▸ Stated goal
In the piece on Ralph Nader's entry into the 2004 presidential race, copy the part from "Ralph Nader, by" up to and including "characterize campaign statements.", and swap "White House" for "presidency".

### Text extract ###

Someone who is both interesting to watch and actually has the potential to shape where the country will go after the 2004 elections has finally stepped into the already riveting presidential race.
Ralph Nader, by no standards a typical politician, brings something unique to the table. While the uniqueness may add spice to things, it also offers the American people he attempts to rally a harsh reminder of the state of American politics.
In a scathing speech before members of the press in Washington on Monday, the candidate who won less than 3 percent of the vote in 2000, and quite probably cost Al Gore that election, made official his independent bid for the White House.
His speeches are something refreshing, different from other candidates' ÷ they are pointed and lack the fluff and undue optimism that typically characterize campaign statements.
Monday's declaration was comprised of ideas ranging from the position of federal departments as "indentured servants" of corporate interests to the virtual impossibility of distinguishing between Democrats and Republicans, parties driven by the same desire to amass wealth. It contained a quote from a philosopher most Americans have never heard of and obligatory lines about democratic idealism. And it referred to the District of Columbia as a colony.

### Records ###

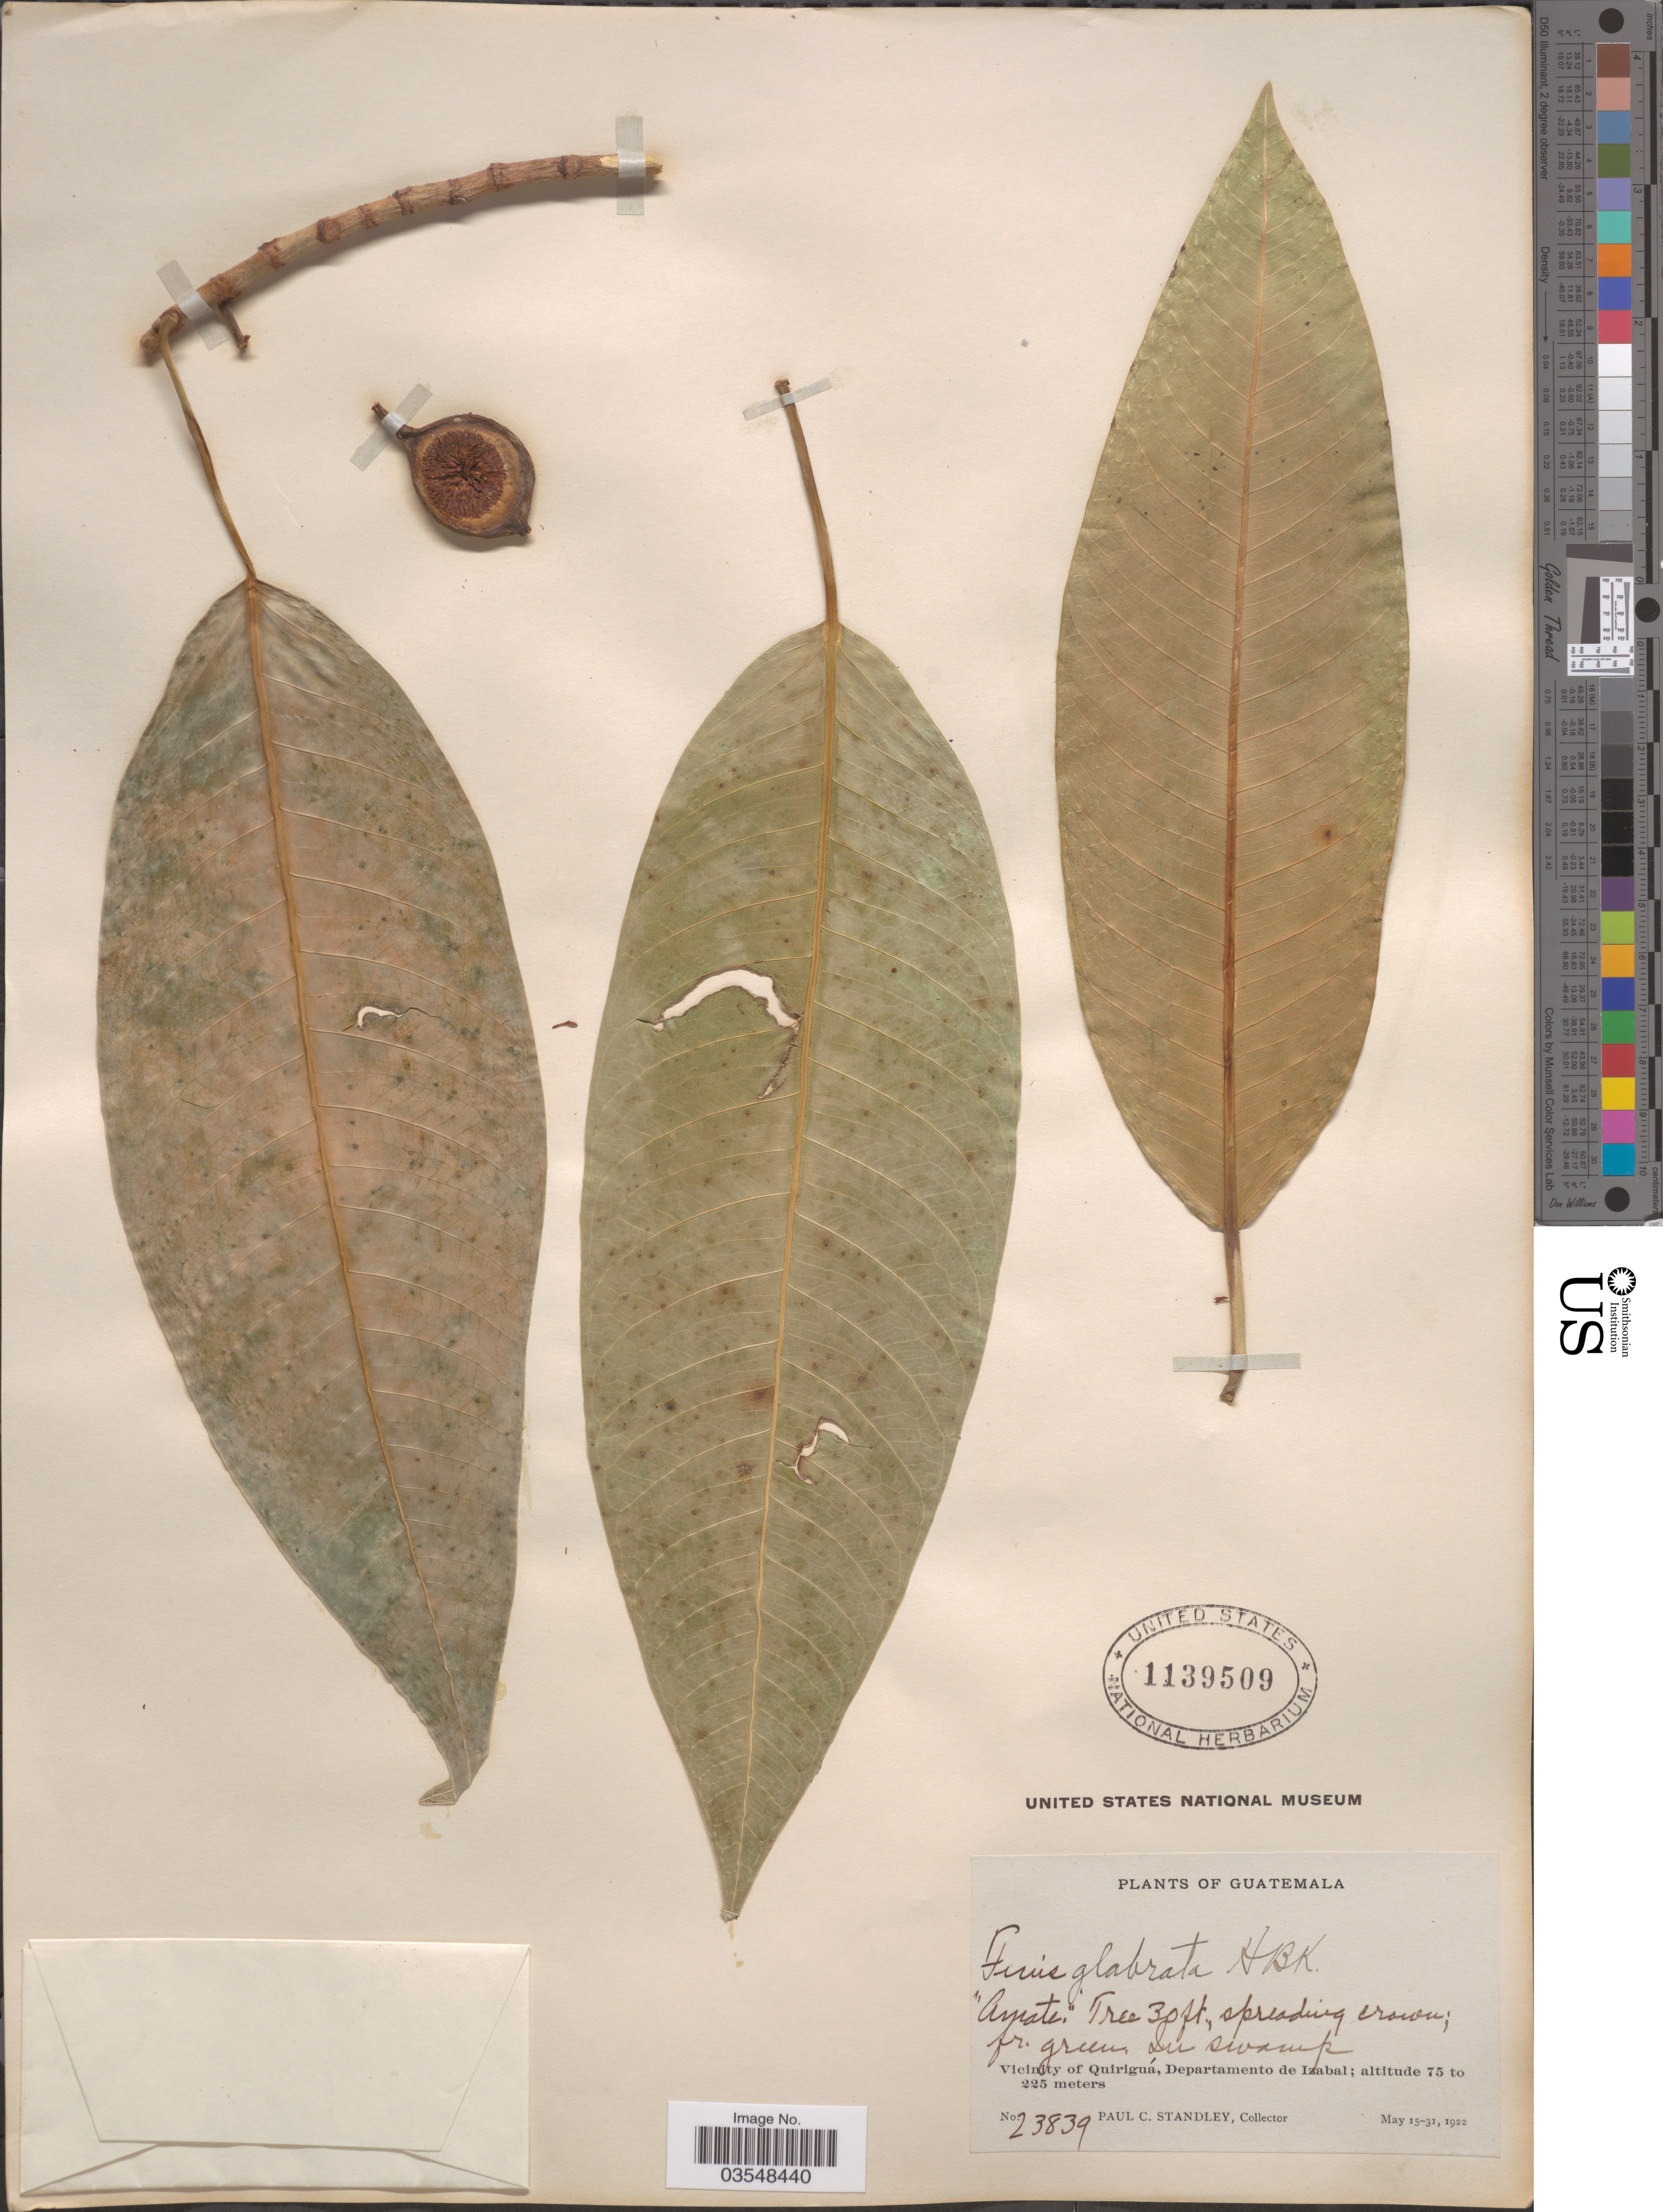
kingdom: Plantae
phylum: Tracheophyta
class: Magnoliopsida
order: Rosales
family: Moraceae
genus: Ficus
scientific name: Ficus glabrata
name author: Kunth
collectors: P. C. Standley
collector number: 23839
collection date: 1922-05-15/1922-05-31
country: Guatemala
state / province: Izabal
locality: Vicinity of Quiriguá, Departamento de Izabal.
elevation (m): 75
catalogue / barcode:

###

▸ Task result
Ralph Nader, by no standards a typical politician, brings something unique to the table. While the uniqueness may add spice to things, it also offers the American people he attempts to rally a harsh reminder of the state of American politics.
In a scathing speech before members of the press in Washington on Monday, the candidate who won less than 3 percent of the vote in 2000, and quite probably cost Al Gore that election, made official his independent bid for the presidency.
His speeches are something refreshing, different from other candidates' ÷ they are pointed and lack the fluff and undue optimism that typically characterize campaign statements.